### [Data records]
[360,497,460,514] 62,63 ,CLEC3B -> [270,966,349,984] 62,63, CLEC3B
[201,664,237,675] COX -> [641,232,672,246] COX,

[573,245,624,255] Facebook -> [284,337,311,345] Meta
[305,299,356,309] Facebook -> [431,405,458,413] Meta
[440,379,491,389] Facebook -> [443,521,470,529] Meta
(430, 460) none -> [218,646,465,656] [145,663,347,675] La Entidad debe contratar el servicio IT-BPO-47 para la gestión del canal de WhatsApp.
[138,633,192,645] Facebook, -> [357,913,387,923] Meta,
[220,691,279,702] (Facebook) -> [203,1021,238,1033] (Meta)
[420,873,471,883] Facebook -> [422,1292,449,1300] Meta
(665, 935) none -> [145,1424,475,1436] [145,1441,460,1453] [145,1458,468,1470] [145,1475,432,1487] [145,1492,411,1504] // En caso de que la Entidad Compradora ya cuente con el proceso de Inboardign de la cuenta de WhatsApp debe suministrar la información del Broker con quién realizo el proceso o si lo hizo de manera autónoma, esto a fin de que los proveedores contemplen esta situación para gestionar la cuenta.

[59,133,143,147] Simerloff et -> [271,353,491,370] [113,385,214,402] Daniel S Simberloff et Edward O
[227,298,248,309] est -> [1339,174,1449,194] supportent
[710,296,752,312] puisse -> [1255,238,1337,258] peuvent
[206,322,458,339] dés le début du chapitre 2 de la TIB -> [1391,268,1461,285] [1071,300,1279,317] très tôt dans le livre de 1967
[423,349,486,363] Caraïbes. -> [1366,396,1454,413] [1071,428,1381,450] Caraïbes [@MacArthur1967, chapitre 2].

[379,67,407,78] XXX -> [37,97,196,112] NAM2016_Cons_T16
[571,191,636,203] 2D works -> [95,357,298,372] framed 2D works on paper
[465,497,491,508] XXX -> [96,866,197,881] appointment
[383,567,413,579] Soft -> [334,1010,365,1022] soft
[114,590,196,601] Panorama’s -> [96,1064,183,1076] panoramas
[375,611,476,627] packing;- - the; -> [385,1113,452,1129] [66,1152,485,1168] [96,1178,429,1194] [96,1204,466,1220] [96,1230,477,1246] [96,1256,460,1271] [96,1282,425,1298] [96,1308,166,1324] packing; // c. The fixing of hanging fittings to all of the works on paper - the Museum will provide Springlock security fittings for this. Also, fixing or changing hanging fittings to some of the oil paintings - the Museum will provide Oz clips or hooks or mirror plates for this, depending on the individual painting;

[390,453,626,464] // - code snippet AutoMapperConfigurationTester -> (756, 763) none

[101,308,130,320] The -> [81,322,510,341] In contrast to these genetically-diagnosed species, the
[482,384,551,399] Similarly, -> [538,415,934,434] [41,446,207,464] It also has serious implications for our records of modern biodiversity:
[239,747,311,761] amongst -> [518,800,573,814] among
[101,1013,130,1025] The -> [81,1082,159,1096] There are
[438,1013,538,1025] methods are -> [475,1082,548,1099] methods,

### [Required work]
Extract from the data every line where "para" shows up.

### [Answer space]
(430, 460) none -> [218,646,465,656] [145,663,347,675] La Entidad debe contratar el servicio IT-BPO-47 para la gestión del canal de WhatsApp.
(665, 935) none -> [145,1424,475,1436] [145,1441,460,1453] [145,1458,468,1470] [145,1475,432,1487] [145,1492,411,1504] // En caso de que la Entidad Compradora ya cuente con el proceso de Inboardign de la cuenta de WhatsApp debe suministrar la información del Broker con quién realizo el proceso o si lo hizo de manera autónoma, esto a fin de que los proveedores contemplen esta situación para gestionar la cuenta.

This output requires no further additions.